## ASSIGNMENT
Pick up the essay on Jens Lekman below after its final sentence and keep writing it.

## EXTRACT TO READ
The appeal of Swedish singer-songwriter Jens Lekman has often been described in terms of his apparent lack of appeal. His signature baritone is slightly nasal and far from classically accomplished, and his arrangements borrow recklessly from 20th century pop — both canonized and disreputable. In any given Jens Lekman song, you’re as likely to hear the influence of the classy baroque pop of Belle & Sebastian as you are the tacky glitz of rhinestone-era Glen Campbell. (On 2005’s Oh You’re So Silent Jens, Lekman samples both of them.)
The conventional wisdom holds that much of what makes Lekman great is his ability to recast forgotten or critically dismissed popular music as being artistically equal to more serious, beloved work. That’s only fair to an extent. While “Maple Leaves” surely drove some listeners who never would have otherwise to check out the Mamas & The Papas and their great version of “Do You Wanna Dance?” that the song samples, it wouldn’t have had that effect if Lekman didn’t make his own song work first.
With three proper full-lengths and more than a dozen EPs under his belt, it’s pretty clear that Lekman isn’t getting by on salesmanship alone. His voice is instantly recognizable, and his plainly conversational lyrics are actually a canny sleight-of-hand, masking his incredible gifts for metaphor and narrative storytelling. His heart is fastened tightly to his sleeve, but he rarely comes across as sappy or saccharine. (And you can check the word “twee” at the door.) His choices as a composer and arranger are as eclectic and occasionally uncool as his reputation suggests, but they’re also always in service of the song, never retrofitted to his lyrics to teach us a lesson about the forgotten gems of AM radio.

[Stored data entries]
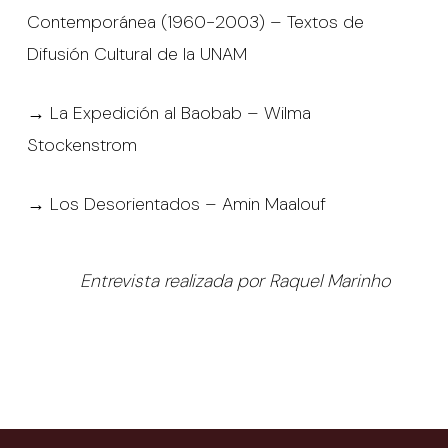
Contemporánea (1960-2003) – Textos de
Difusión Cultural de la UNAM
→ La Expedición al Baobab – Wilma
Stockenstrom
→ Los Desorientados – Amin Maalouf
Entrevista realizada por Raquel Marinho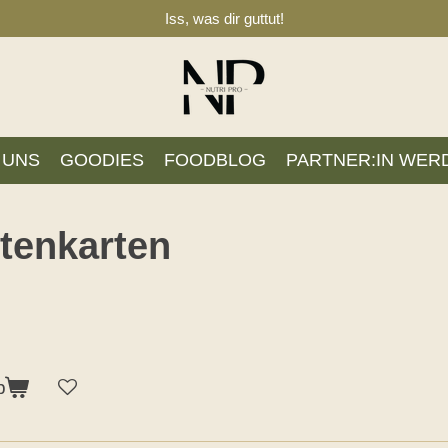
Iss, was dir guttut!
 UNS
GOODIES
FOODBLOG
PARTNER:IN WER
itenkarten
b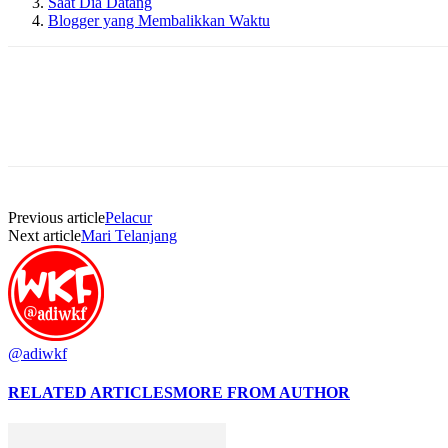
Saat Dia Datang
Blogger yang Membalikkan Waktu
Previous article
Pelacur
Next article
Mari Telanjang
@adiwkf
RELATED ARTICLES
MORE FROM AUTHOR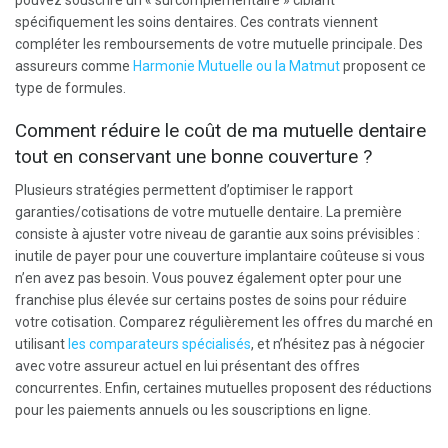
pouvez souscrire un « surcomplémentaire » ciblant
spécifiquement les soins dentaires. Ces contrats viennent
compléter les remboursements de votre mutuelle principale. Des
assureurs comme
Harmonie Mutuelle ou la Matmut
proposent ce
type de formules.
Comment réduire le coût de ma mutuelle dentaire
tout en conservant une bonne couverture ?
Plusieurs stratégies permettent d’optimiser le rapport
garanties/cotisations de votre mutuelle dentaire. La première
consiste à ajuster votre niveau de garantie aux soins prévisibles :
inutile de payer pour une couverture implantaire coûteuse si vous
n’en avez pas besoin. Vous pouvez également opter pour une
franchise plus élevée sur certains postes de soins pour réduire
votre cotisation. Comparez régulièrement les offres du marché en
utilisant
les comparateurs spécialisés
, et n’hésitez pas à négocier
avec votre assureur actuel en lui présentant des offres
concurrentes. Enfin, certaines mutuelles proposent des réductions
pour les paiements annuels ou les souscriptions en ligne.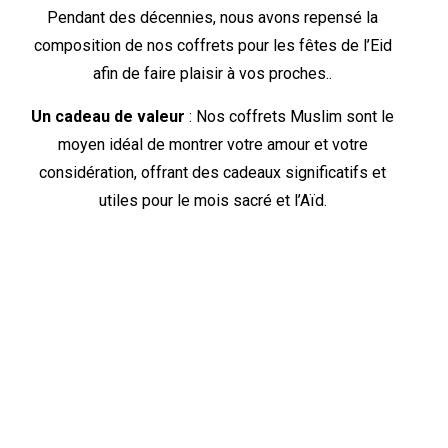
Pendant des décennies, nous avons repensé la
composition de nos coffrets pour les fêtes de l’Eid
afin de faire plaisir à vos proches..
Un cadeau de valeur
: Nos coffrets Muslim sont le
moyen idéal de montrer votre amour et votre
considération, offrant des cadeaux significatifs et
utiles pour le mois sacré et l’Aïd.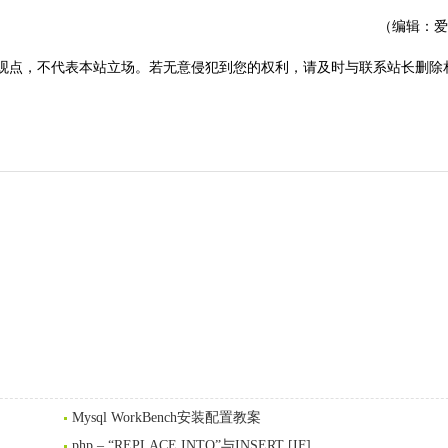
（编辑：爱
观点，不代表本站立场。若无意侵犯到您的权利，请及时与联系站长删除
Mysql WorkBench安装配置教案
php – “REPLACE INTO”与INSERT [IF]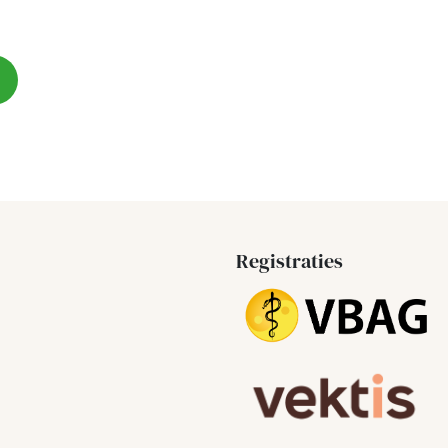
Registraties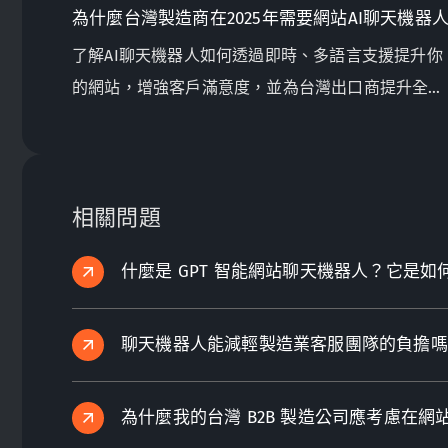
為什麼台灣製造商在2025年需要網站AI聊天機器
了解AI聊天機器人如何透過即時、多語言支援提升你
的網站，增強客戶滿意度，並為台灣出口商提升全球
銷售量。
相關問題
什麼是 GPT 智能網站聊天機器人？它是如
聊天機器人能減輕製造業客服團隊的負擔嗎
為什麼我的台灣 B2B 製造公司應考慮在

## TASK ANSWER
There’s a YouTube video called “Jens Lekman Wedding Surprise” that sums up the Jens Lekman experience pretty well. In it, Lekman plays four songs at a couple’s wedding at the behest of the bride, who wanted to surprise her new husband with the gift of a set by his favorite singer. Lekman looks completely at ease while playing this intimate celebration for these total strangers, and as the wedding party surrounds the couple, he remains at his microphone stand, coolly crooning the rest of his set. Three of the four songs he plays in the video make the list below, and the fourth (“Into Eternity”) easily could have. The role of the surrogate romantic suits Lekman well. Like most of pop’s greatest songwriters, he has a preternatural knack for making his personal experiences universal. At his best, he makes the case that he’s the best songwriter working today.
10. “If You Ever Need A Stranger (To Sing At Your Wedding)” (from When I Said I Wanted To Be Your Dog, 2004)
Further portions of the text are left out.